Transmission incentives may have stimulated a new trend in transmission investment, Jim Fama, EEI’s vice president of energy delivery, said at EEI’s Transmission, Distribution & Metering conference last Monday.
While it may be too soon to tell, he said, transmission investment from 1990 to 2006 seemed to trend along a certain slope, but may have climbed in the 2007 to 2010 period, Fama said.
“We had our chief economist and statistics guys dig into this and they think that [after] incentives kicked in … we might have a new trend line, and it is a steeper slope,” Fama said. “We are going to make an argument to FERC that we think incentives are helping out.”
Fama said 2011 numbers, which initially indicate a “pretty big jump” in investment, will help determine the effect of incentives on investment.

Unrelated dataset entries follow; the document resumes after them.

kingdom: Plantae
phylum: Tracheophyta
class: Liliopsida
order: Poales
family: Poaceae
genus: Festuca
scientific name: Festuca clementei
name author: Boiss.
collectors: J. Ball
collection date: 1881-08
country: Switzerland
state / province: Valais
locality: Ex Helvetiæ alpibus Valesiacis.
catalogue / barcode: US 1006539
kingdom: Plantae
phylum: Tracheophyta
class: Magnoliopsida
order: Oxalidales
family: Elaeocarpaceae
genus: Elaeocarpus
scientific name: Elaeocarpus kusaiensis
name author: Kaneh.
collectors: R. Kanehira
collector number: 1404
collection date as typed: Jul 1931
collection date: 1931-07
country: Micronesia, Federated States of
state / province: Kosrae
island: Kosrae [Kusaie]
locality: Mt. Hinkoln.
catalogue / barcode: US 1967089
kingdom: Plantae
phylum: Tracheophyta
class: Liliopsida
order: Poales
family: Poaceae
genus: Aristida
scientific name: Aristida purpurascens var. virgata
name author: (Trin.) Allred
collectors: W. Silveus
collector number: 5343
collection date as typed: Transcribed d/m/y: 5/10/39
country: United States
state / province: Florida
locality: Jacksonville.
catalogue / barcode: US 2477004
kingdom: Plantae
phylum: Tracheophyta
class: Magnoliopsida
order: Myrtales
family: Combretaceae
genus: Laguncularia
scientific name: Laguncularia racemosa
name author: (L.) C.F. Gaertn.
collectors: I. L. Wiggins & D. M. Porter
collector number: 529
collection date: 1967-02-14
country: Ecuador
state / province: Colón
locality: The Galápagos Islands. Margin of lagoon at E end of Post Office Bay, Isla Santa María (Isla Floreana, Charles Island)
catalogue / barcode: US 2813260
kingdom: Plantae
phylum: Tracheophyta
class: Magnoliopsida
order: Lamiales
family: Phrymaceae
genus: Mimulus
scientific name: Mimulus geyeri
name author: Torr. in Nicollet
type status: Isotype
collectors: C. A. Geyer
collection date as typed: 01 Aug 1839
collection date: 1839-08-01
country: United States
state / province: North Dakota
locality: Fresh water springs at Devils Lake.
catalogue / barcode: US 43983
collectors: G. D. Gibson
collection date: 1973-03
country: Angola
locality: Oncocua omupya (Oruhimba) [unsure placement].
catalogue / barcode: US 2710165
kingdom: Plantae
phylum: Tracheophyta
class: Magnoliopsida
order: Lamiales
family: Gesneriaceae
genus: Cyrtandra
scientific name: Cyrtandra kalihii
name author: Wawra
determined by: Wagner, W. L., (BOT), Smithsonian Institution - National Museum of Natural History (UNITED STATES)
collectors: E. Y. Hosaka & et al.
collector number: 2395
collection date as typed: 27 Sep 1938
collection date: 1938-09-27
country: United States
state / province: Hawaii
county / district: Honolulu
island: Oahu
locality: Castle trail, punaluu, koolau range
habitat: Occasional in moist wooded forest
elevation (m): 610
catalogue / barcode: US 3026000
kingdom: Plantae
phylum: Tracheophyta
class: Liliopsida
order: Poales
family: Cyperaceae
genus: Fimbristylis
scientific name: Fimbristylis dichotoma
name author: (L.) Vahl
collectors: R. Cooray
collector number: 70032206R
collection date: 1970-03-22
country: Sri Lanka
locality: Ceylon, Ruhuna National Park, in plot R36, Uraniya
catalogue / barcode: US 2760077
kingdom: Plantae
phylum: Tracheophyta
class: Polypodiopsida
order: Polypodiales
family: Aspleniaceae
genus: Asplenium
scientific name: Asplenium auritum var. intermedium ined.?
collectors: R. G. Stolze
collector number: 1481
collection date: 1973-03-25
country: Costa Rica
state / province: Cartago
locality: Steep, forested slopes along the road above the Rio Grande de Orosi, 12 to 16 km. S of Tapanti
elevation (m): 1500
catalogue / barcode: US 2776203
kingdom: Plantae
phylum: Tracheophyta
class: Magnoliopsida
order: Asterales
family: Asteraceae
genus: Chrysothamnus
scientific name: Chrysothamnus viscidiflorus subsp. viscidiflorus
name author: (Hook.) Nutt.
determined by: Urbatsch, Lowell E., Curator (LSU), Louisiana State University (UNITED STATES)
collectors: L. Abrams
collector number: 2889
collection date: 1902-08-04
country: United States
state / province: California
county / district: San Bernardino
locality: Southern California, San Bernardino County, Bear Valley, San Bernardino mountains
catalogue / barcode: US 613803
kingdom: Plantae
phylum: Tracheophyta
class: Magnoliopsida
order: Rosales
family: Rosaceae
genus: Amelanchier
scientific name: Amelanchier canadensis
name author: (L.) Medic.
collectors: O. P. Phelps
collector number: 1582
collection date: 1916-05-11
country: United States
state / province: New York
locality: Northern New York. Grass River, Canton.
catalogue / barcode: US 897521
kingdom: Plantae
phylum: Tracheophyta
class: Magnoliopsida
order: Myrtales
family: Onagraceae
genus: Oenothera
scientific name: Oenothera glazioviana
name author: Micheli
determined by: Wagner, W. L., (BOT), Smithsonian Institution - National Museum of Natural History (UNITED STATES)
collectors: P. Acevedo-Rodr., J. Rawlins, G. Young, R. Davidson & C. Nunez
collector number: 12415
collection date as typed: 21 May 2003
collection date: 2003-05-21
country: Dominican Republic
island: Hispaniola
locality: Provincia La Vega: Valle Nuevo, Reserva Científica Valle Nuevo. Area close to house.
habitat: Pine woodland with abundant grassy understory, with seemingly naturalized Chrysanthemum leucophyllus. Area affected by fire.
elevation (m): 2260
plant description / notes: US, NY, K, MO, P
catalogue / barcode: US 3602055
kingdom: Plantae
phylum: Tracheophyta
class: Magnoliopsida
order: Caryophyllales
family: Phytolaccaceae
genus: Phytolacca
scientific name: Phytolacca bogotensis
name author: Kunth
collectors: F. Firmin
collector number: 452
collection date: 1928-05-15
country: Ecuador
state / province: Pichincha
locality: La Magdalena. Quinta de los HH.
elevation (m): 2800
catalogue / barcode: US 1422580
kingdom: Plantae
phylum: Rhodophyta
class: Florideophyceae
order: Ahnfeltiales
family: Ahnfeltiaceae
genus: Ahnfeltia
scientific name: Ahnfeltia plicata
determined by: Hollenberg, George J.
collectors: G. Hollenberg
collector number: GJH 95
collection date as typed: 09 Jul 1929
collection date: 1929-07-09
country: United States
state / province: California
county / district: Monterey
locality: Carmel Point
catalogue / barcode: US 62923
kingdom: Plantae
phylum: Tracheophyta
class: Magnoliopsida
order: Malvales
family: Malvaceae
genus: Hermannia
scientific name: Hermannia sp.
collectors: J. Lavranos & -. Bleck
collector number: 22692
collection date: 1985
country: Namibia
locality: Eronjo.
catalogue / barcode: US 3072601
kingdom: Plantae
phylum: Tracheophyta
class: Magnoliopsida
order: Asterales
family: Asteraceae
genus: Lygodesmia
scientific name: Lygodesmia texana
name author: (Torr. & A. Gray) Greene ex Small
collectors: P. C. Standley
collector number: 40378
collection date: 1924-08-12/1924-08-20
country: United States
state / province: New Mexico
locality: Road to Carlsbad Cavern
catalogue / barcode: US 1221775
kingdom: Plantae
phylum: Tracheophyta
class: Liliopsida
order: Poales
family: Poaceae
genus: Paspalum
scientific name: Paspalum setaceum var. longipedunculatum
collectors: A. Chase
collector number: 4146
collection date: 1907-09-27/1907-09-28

Transmission incentives have been in place for five years, or since they were implemented in the Energy Policy Act of 2005, and are available on a case-by-case basis for projects that reduce congestion or improve reliability.
Of 49 dockets initiated during the five-year period, 45 requests have been granted some sort of incentive, Fama said.
Under pressure from state commissions that argue that companies are spending too much and being rewarded with incentives for doing what they ought already to be doing, FERC recently decided to revisit its policy, Fama said.
“We have comments pending,” Fama said. “We don’t know when [FERC] is going to act. They’re basically trying to preserve what they’ve done before with their incentives policy.”
Fama added that a vote for renewable energy is a vote for transmission and noted that FERC has a lot of interest in developing renewables.